White House delays border passport rules
20 June 2007
Starting next year, travelers also will no longer be able to make a verbal declaration of U.S citizenship to re-enter the country.
The modification is expected to last at least until the summer of 2008, when officials hope to require passports or similar documentation at all land and sea crossings.
Homeland Security Secretary Michael Chertoff announced the proposed rules and new flexibility after a passport requirement for air travel to those countries produced monthslong delays in processing passport applications at the State Department.
Even as recently as last week, DHS officials had insisted in the face of a public outcry that they were going forward with the tougher regulations on land and sea crossings starting in January.
Chertoff tried a different approach Wednesday.
"We are not going to drop the ax on Jan. 1, 2008," said Chertoff. "We've come to understand that it's important to build flexibility in our systems."
The announcement that officials would ease into the new rule was greeted with scorn by lawmakers critical of the agency.
Rep. Thomas Reynolds, R-N.Y., called it "more of the same bureaucratic doublespeak."
"They ask us to trust them to get this right. Frankly these two agencies haven't earned the trust of this Congress or the American people," said Reynolds.
The impending rule in January has rankled those living on the northern border, where people frequently cross into Canada for casual shopping and sports events.
That anger spread to all sections of the country in recent months as travelers faced a logistical nightmare of trying to get passports in time for travel. The waiting time for passports soared from around six weeks to more than three months, delaying or ruining the travel plans of thousands of Americans.
Chertoff, who in February pronounced the program was proceeding "flawlessly," on Wednesday called the current delays "a hiccup."
"I'm obviously dismayed that there was a problem in producing passports," he said.
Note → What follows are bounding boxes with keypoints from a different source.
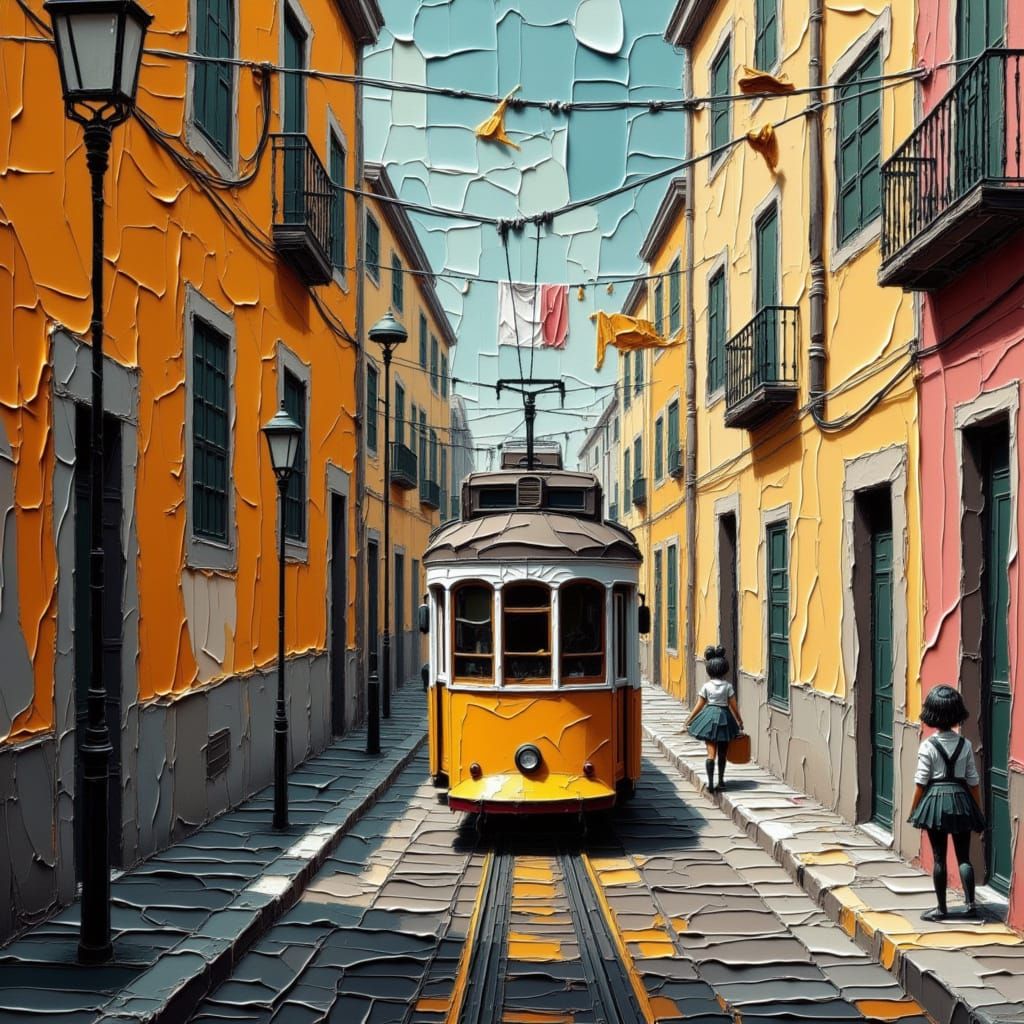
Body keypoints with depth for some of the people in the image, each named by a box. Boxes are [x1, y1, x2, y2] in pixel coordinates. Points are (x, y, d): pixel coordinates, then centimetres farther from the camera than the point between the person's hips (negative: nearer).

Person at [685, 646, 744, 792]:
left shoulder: (706, 686, -4)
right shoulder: (728, 686, -4)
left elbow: (699, 705, 0)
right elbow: (733, 706, -2)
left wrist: (689, 720, 10)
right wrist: (739, 721, 10)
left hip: (710, 717, -1)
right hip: (724, 718, 1)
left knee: (711, 752, -1)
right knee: (722, 753, 14)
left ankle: (710, 782, -12)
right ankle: (721, 780, 23)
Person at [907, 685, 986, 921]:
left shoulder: (928, 746, -11)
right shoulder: (965, 744, -1)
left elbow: (921, 782, -9)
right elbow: (973, 780, 3)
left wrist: (913, 810, 1)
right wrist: (979, 811, 12)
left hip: (936, 798, -3)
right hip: (961, 799, 3)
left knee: (939, 857, 5)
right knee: (963, 857, 8)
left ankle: (941, 907, 9)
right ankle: (970, 904, 1)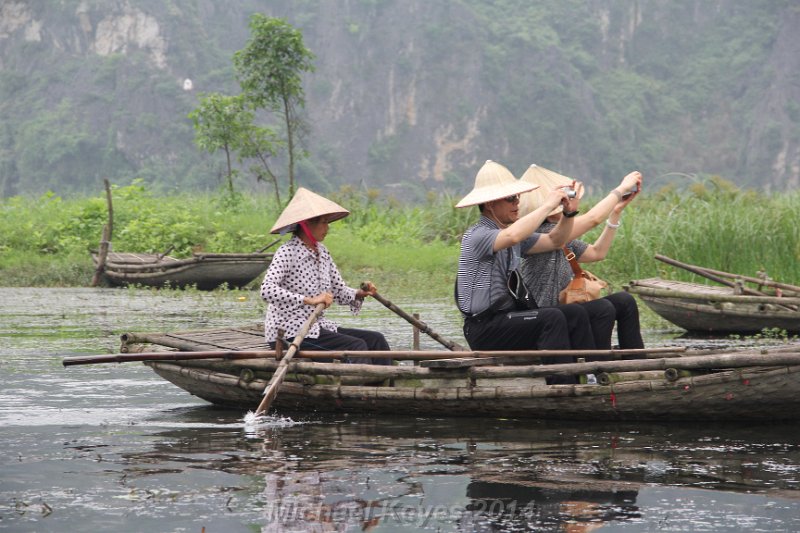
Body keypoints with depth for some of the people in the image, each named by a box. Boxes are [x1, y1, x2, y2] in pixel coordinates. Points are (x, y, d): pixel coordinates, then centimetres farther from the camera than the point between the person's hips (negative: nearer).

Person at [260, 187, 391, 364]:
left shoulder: (321, 252, 11)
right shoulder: (287, 252, -14)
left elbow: (339, 291, 15)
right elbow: (267, 290, -29)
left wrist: (359, 294, -8)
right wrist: (309, 300, -33)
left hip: (316, 327, 9)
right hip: (288, 333, -9)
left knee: (376, 339, -3)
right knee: (356, 346, -23)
But he also cautioned that without tougher rules the United State will remain unnecessarily vulnerable to terrorists using false documents to sneak across the border.
Under a post-Sept. 11 security law passed by Congress, U.S. citizens were to be required to show passports at such land and sea crossings beginning in 2008.
At a Senate hearing Tuesday, Maura Harty, assistant secretary of state for consular affairs, took the blame for the passport mess, even as she offered a wide array of explanations.
Part of the problem, she said, was that in 2005 Hurricane Katrina reduced the capabilities of the agency's New Orleans passport office. She also said the agency had not expected so many Americans to actually obey the new law.
And, she said, many people were applying for passports with no specific travel plans in mind — but that is precisely what northern state lawmakers had warned would happen for those living along the U.S. border who do not plan such trips far in advance.
Rep. Steve LaTourette, R-Ohio, said he thought the agency's new schedule was still "overly optimistic," but was glad they were at least "giving themselves some wiggle room and could delay implementation further if needed."
Complaints from the public and from Congress about the passport delays forced the Bush administration on June 8 to suspend the air travel passport requirement until September.
Officials announced that those flying back from Canada, Mexico, the Caribbean and Bermuda may now do so until September with an identification card like a driver's license and a printout from a State Department Web site showing they have applied and are still waiting for a U.S. passport.